Metadata-Version: 2.1
Name: words_n_fun
Version: 1.5.2
Summary: Semantic library of the Data Services agency
Home-page: https://github.com/OSS-Pole-Emploi/words_n_fun
Author: Agence Data Services PE Nantes
Author-email: contactadsaiframeworks.00619@pole-emploi.fr
License: AGPL-3.0
Description: [![pypi badge](https://img.shields.io/pypi/v/words_n_fun.svg)](https://pypi.python.org/pypi/words_n_fun)
        ![WNF tests](https://github.com/OSS-Pole-Emploi/words_n_fun/actions/workflows/wnf_build_tests.yaml/badge.svg)
        ![WNF linter](https://github.com/OSS-Pole-Emploi/words_n_fun/actions/workflows/wnf_linter.yaml/badge.svg)
        [![License: AGPL v3](https://img.shields.io/badge/License-AGPL%20v3-blue.svg)](https://www.gnu.org/licenses/agpl-3.0)

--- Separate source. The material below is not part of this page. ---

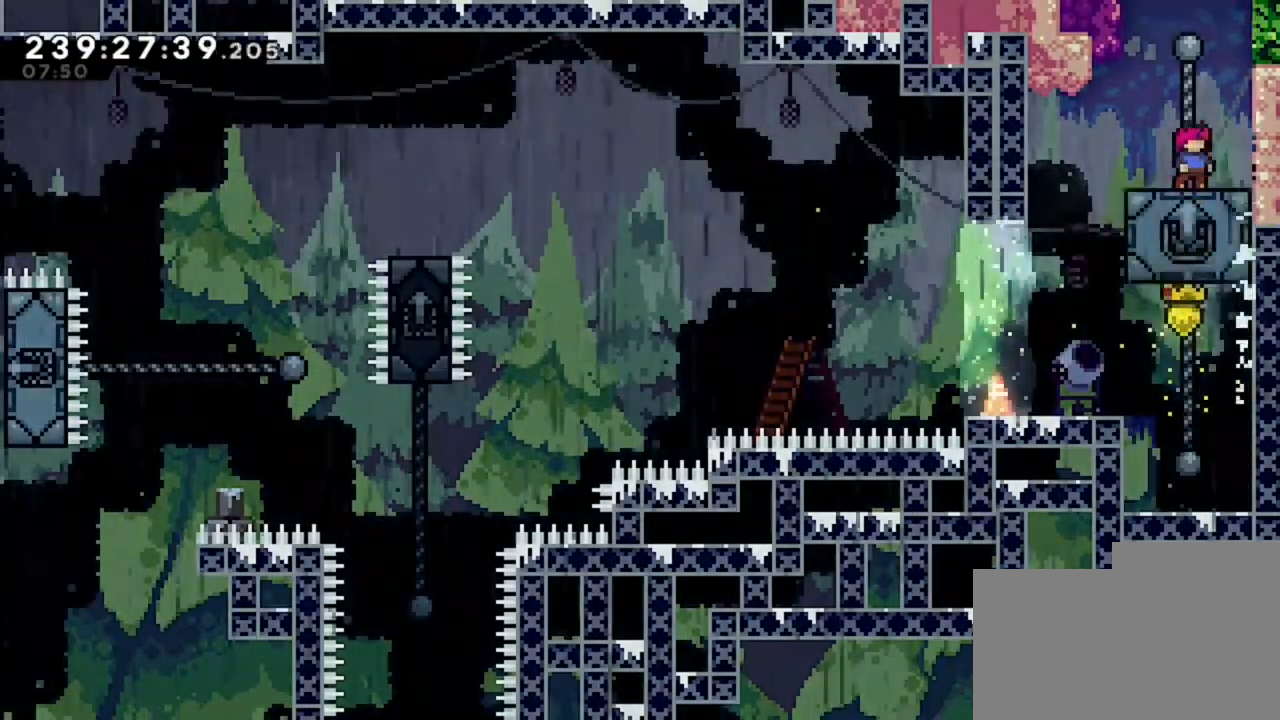
{"keys": [], "events": []}
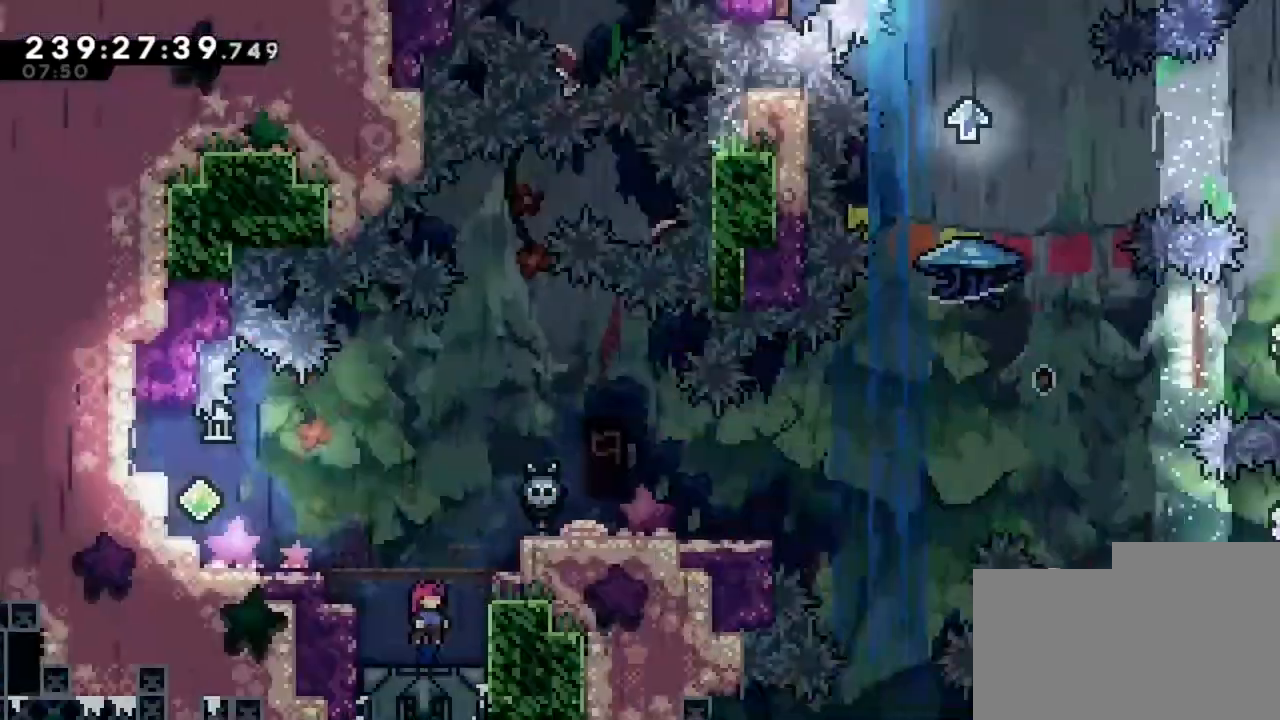
{"keys": [], "events": []}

        [![Generic badge](https://img.shields.io/badge/python-3.7|3.8-blue.svg)](https://shields.io/)
        
        # WORDS N FUN : Semantic analysis module built
        
        The purpose of this project is two folds:
        1. To normalize tools and how tos of semantic analysis projects
        2. To offer end to end pipelines to speed up the time to market of NLP services
        
        ---
        
        # Licence
        
        This project is distributed under the GNU AFFERO GENERAL PUBLIC LICENSE V3.0. Please check the LICENSE file.
        
        ---
        
        ## Philosophy of this package
        
        This package used to contain two main parts:
        1. Preprocessing : to speed up the application of numerous preprocessing routines to text data
        2. Modelling : to speed up the developpement of NLP machine learning models
        The later has been refactored into what is now called the NLP framework.
        
        ### Preprocessing
        
        One of the main goals of the project was to build a pipeline that could accomodate several data types:
        - str
        - list
        - np.array
        - pd.Series
        - pd.DataFrame
        - csv file (where the supplied data is the path to the actual file)
        
        Whatever the supplied data type, it will kept along the pipeline, meaning that if a csv file is given, a new csv file will be created as the output. If the input is a pd.Series, another pd.Series of the same shape will be returned.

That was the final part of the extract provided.